◆ **WORK TASK**:
In the material below, list every line carrying the string "Table".

◆ **RECORDED INFORMATION**:
--------------------
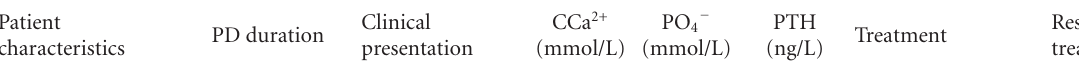
Table 2: CUA cases within our local PD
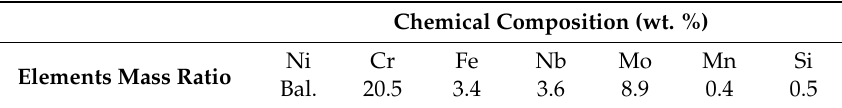
Table 1. Chemical compositions of the initial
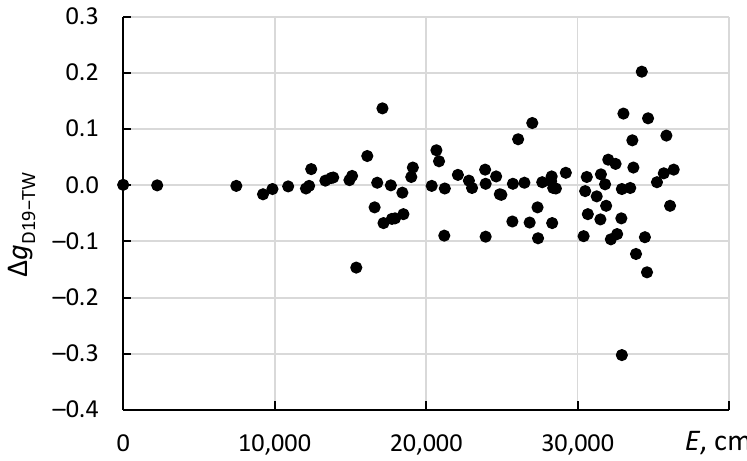
Figure 3. Differences of Landé g -factors calculated by Dzuba et al. [3] from those computed in the present work in a least-squares fitting with Cowan’s codes.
--------------------
◆ **YOUR RESPONSE**:
Table 2: CUA cases within our local PD
Table 1. Chemical compositions of the initial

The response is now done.